- [Exercise goal]:
Decide whether each statement below agrees with the blog post about the muddled house. For each, answer yes or no and quote the words of the post that decide it.
1. The writer's childhood friend lived two blocks from the writer.
2. The writer met Hubby after turning 30.
3. The writer and Hubby married as soon as they began living together.

- [Selected extract]:

Tuesday, June 10, 2008

Muddled Mom. Muddled House.

Growing up, I had a friend whose mother I nicknamed Muddled Mom. Her house was always a mess. It looked like a crazy person lived there. There were always piles of stuff everywhere and the house smelled like dog. When my friend would come over she’d call and say she was leaving and arrive like 45 minutes later - she lived two blocks away. The mom herself always looked disheveled and half asleep. Nothing wrong with her, she wasn’t on drugs or anything, I guess she was just overwhelmed.

Now I know how she felt!

I am now Muddled Mom. I didn’t realize this until my neighbor came in for a tour of the house. I was thinking I was just your average overwhelmed part-time WAHM. Until I saw my house through someone else’s eyes. Now I can’t stop seeing it that way. I’m making a little progress but sometimes I just run out of steam. It just seems impossible.

How did this happen? I was always so neat and clean when I lived on my own, although the apartments I had were like 500 sf, so it didn’t take much time to do a wall to wall cleaning. I was single for a loooong time. I didn’t meet Hubby until I was almost 30 and although we cohabitated immediately it took us five years to get married. My only problems were cats and shabby furniture – one sort of causes the other…take a nice, pricey chair, add a cat, and in a couple of days the chair will be a big shredded mess. Yeah, we should have got them declawed but at the time it seemed so inhumane. And who cares about them scratching things up when you’re renting an apartment and have hand-me-downs and IKEA disposable furniture?


Anyway…where was I?
Oh yeah…shabby furniture, and cats. Add a hubby who is a pack rat and not much of a cleaner, a couple more cats, a move to a house. The place was still not bad. A little cluttered in HIS parts of the house but not bad overall.


So what did me in? Well, I hate to say it, because they are the center of my universe and the most wonderful thing that ever happened to me, but, well, it was those darn kids.

First of all, they leak toys. If I go upstairs right now, there’s about a 98% chance that there will be a line of toys from their room, through the hall, to our room. Yes, I know they have too many toys. It’s not MY fault if hubby is reliving his childhood by indulging them with every toy that he could not have. I used to pick up these toys faithfully, oh yes I did. At some point, the thought of picking up one more toy was just so overwhelmingly depressing that I just started stepping over them. I still go through over few days and pick them up, just not everyday.

Also, they are like little tornadoes of destruction. Yes, I know they are too hyper and need to learn respect for my stuff. I am working on it, really I am. These days they put away at least half of what they get into.

And there are things that are not their fault.

My house is, well, it looks like it needs a good cleaning. I don’t know how this happened. Perhaps it is my impaired aging vision that caused me to not see that cobweb above the window until yesterday or the grime around the window panes. The house I grew up in was like this too. I used to find spots that were dirty and clean them. When I was 11 or so I made a list of my goals in life and the top one was “ I will always keep my faucets clean and shiny”. My mother was furious!

Part of it is lack of interest. I think I have ADD. This seems unlikely since I did not have it as a child but I swear I have the symptoms. I will say “today I am going to do a deep clean” but then 5 minutes later or so I’ll start thinking about surfing the net or writing an article or logging into work to service pack a server. And then I think, I’ll clean tomorrow. And then tomorrow the kids come in before I am even awake and pull all my husband’s underwear out of the drawer and throw it around the room. They’ll put about half of it back of course. But I'll have to pick up the rest, and then I probably just won't feel like cleaning one more darn thing.

- [Information]:
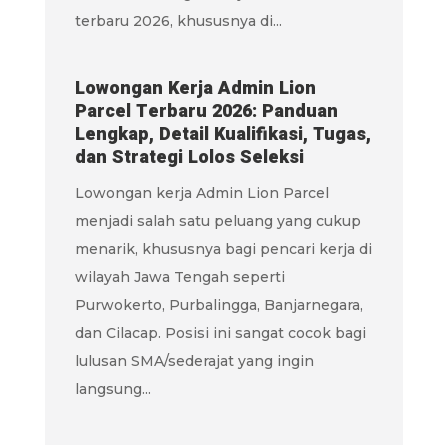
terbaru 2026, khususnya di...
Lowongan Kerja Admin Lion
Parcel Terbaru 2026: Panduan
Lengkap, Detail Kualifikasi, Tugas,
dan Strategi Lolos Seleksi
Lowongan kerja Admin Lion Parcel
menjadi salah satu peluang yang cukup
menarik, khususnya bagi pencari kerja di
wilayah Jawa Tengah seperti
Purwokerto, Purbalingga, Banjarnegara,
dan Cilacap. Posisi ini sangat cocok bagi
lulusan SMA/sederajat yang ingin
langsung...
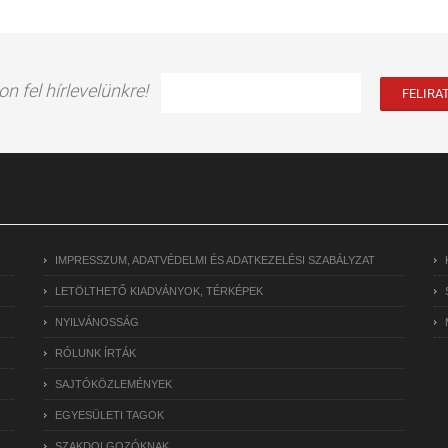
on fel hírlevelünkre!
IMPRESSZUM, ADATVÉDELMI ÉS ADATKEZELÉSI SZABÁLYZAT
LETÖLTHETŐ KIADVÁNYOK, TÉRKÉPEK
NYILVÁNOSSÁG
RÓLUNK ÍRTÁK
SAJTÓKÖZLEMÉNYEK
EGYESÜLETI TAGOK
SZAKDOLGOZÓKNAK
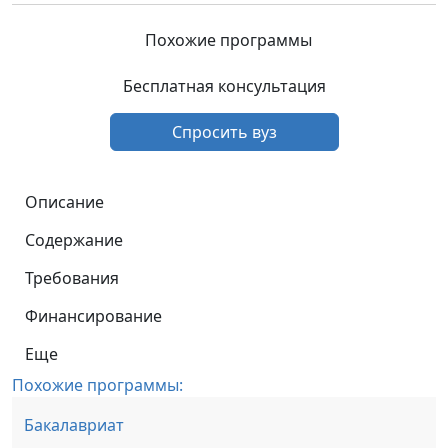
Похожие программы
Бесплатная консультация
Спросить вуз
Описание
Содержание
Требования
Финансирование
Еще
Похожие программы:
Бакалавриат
==
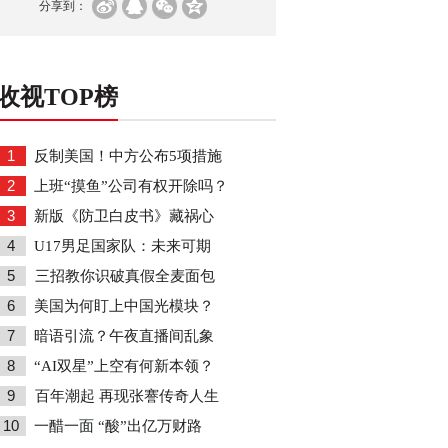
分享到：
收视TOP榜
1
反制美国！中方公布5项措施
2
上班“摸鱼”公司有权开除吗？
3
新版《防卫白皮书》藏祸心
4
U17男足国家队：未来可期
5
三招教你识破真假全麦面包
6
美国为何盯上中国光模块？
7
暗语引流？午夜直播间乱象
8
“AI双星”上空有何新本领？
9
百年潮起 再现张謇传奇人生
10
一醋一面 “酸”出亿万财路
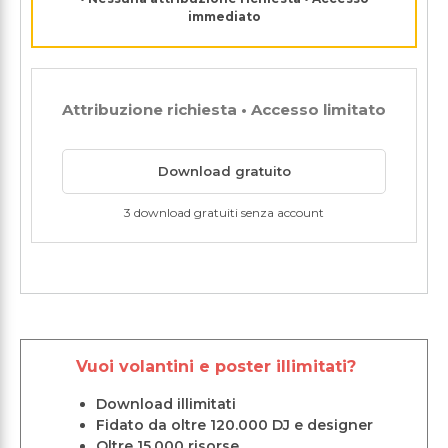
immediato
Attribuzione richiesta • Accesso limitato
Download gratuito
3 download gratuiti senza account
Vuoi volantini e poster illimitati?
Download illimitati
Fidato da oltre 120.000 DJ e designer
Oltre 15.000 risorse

- [Output below]:
1. Yes: "she lived two blocks away"
2. No: "I didn’t meet Hubby until I was almost 30"
3. No: "although we cohabitated immediately it took us five years to get married"